This coming Wednesday, one of my worst fears is coming to fruition. I am being taken out by my brother so he can introduce me to a man. Blerg.
I know I write a lot of poetry about meeting someone, but in reality, meeting someone actually fills me full of dread. Especially anyone who would hang out with my brother on purpose. But I am trying not to say no to the things the universe throws my way, seeing as though my brother has been trying to set me up with this guy for months now.
So, how do you actually do these things? Getting “back on the horse.”

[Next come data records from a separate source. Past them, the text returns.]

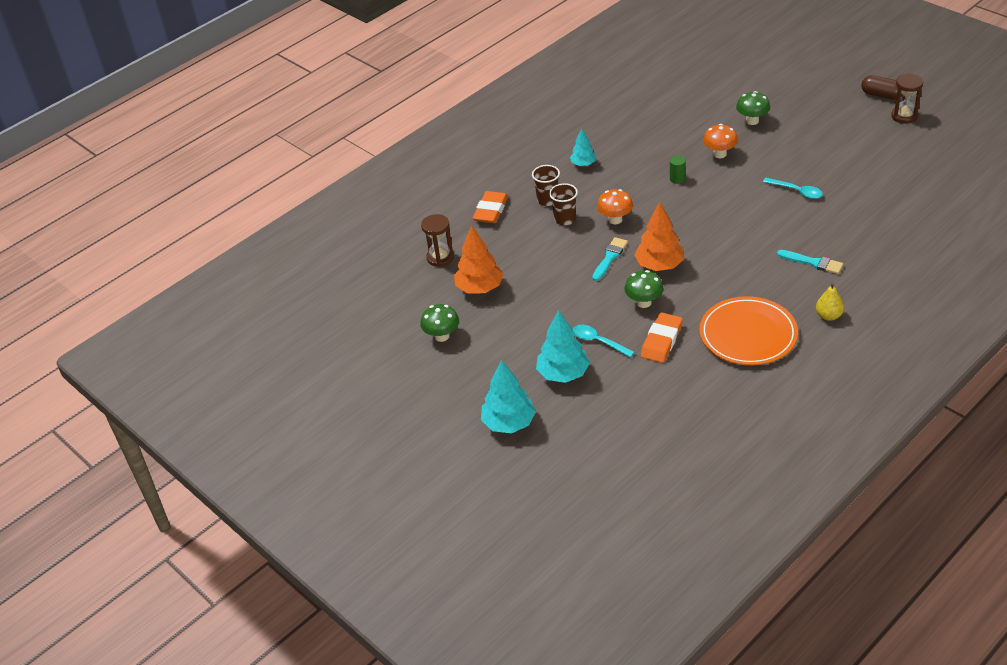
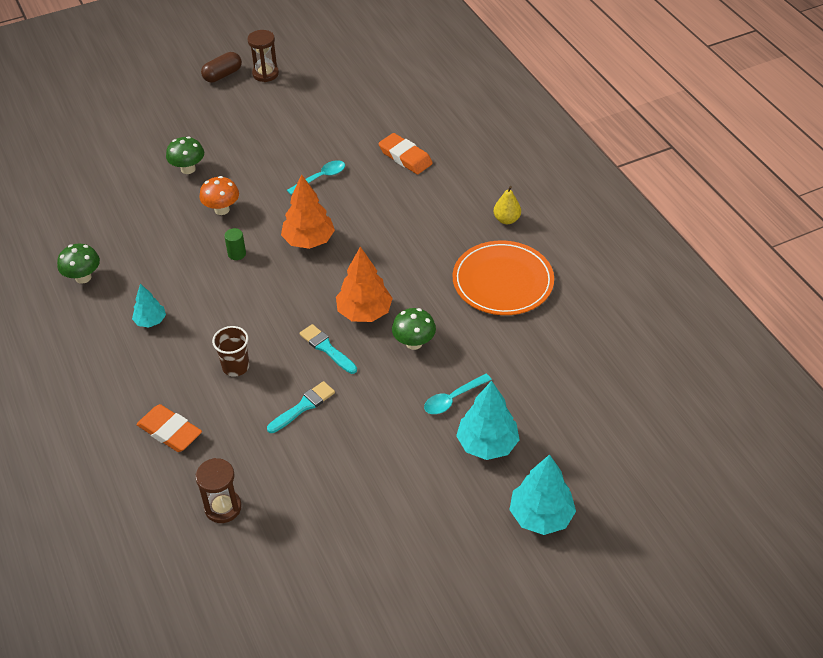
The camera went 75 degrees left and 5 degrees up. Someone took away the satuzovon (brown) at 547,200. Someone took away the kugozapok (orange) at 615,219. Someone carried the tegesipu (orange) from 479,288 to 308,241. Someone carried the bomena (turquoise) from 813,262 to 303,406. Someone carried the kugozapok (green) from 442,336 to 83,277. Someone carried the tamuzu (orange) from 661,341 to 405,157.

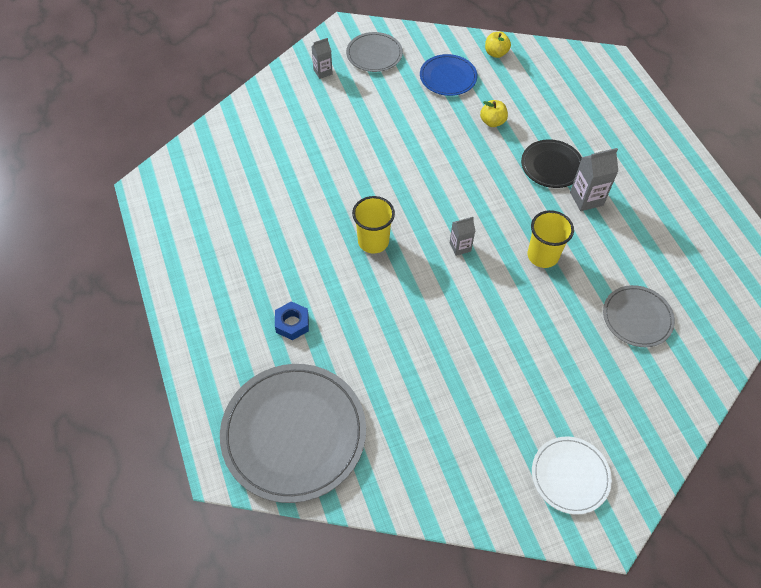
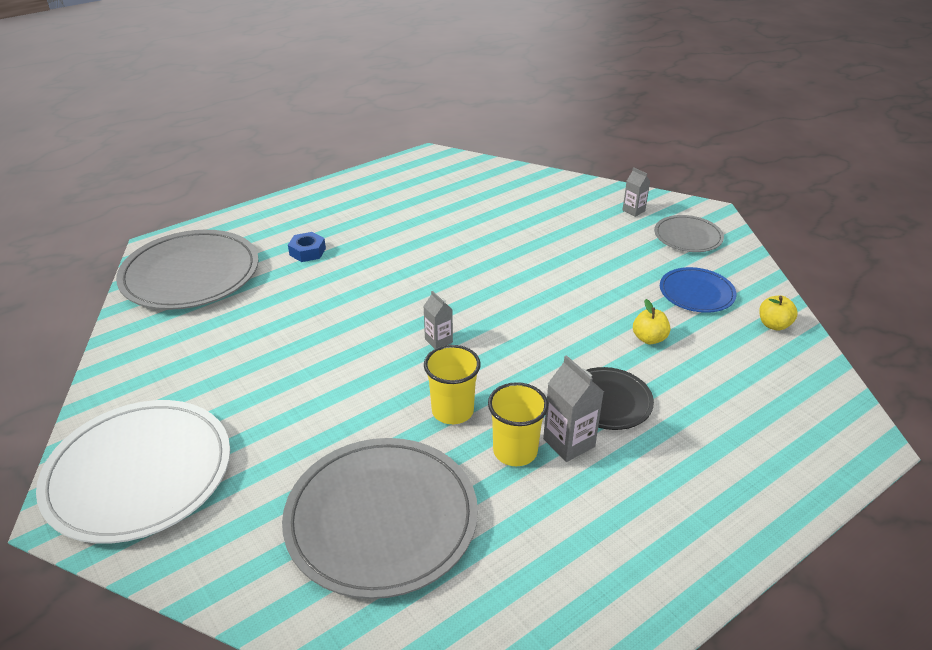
The camera went 75 degrees right and 20 degrees down. Someone carried the satuzovon (yellow) from 373,241 to 515,451. Someone scaled the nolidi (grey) at 637,317 by 1.88. Someone scaled the nolidi (white) at 570,476 by 1.88.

I was really never on the horse to begin with. Being with GoatDragon since high school, I have NEVER been on a real date. I think we may have gone out to dinner a few times, but that was after we were already seeing each other. So, I don’t count them. I do not count this as a date either. But for the purposes of this post, lets just call it one.
I guess this is just part of the journey… question mark. Maybe this will be another life lemon, life lesson. Maybe this will be fun. Maybe this will make me want to immediately go out and buy fifty cats and never try dating again and grow old with my cats and buy shares in a sex toy company.
How do you know if you are actually ready to date after being in a long term relationship? Some people seem to just be able to dive straight back in there. I was only out 2 weeks and GD had another woman living in the house… but she was a side bitch he’d had from during our “marriage.” So, I guess some peeps are always ready. But I… I do not feel “ready.” And I don’t think I ever actually will feel ready.